Masked Diffusion Captioning for Visual Feature Learning
Chao Feng, Zihao Wei, Andrew Owens
TL;DR
This work tackles learning visual representations from image-caption pairs without relying on autoregressive sequence conditioning. It introduces masked diffusion captioning (MDC), an image-conditioned masked diffusion language model that masks text tokens with a time-based schedule and trains a decoder conditioned on visual features to reconstruct captions. The approach yields competitive visual representations in linear probing against autoregressive and contrastive baselines, demonstrates reasonable captioning capability, and shows strong vision-language compositionality.

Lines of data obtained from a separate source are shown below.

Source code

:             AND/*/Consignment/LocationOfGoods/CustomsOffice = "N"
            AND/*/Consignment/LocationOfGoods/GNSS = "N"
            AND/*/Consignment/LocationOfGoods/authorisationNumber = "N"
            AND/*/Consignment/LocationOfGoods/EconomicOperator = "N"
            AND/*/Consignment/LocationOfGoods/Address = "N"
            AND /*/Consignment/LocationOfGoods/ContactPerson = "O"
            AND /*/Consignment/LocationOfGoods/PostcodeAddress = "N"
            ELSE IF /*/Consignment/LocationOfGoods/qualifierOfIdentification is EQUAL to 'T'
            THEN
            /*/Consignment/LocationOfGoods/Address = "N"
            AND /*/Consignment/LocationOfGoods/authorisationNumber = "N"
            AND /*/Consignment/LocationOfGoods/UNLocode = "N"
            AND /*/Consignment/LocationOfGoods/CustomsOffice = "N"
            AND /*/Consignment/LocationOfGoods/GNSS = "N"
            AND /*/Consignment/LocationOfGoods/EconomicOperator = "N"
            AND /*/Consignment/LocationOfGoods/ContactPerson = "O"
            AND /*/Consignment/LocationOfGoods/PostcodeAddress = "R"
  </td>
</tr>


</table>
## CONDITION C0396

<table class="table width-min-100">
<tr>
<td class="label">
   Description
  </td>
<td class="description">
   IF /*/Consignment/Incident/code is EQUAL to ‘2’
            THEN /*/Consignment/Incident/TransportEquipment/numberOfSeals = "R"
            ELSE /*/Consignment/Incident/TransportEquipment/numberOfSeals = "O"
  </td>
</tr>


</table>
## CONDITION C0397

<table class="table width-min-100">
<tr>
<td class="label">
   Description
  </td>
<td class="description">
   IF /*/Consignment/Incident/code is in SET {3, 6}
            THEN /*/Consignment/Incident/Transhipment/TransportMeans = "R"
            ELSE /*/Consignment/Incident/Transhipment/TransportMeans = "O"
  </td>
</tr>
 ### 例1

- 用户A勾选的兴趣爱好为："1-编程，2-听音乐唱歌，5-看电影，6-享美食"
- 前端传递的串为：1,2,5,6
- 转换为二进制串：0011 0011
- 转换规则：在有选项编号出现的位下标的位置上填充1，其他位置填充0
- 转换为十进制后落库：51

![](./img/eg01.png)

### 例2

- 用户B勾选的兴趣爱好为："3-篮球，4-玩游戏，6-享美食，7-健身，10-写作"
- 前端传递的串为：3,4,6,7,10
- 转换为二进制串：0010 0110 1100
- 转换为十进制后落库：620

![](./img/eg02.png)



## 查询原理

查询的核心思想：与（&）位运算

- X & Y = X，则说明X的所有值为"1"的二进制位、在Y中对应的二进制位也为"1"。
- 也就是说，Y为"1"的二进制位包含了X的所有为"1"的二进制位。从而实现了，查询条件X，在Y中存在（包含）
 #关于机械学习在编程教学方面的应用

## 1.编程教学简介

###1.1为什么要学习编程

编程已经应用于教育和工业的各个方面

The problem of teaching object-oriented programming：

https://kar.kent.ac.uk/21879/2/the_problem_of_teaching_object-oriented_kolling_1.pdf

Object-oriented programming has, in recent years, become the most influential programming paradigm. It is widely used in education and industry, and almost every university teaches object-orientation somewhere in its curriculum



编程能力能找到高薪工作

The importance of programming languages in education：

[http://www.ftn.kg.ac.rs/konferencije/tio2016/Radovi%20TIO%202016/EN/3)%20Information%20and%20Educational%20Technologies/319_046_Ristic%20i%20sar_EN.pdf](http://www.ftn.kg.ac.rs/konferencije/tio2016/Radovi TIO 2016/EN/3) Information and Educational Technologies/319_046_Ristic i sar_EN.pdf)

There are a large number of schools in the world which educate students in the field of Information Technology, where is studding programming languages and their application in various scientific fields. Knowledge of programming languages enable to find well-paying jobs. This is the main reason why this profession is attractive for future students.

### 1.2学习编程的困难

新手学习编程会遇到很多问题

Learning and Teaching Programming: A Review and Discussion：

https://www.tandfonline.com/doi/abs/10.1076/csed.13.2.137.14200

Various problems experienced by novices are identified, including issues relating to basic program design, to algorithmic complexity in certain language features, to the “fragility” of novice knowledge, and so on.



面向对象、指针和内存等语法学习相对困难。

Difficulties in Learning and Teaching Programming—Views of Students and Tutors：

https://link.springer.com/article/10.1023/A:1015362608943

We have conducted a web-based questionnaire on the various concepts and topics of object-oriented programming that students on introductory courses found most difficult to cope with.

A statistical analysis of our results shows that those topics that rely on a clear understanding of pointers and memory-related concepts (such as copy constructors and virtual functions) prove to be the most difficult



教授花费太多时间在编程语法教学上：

The results suggest masked diffusion language models are a viable alternative to autoregressive captioning for visual feature learning and scalable to larger caption collections.
Abstract
We learn visual features by captioning images with an image-conditioned masked diffusion language model, a formulation we call masked diffusion captioning (MDC). During training, text tokens in each image-caption pair are masked at a randomly chosen ratio, and a decoder conditioned on visual features is trained to reconstruct the original text. After training, the learned visual features can be applied to downstream vision tasks. Unlike autoregressive captioning, the strength of the visual learning signal in MDC does not depend on each token's position in the sequence, reducing the need for auxiliary objectives. Linear probing experiments across a variety of academic-scale models and datasets show that the learned visual features are competitive with those produced by autoregressive and contrastive approaches.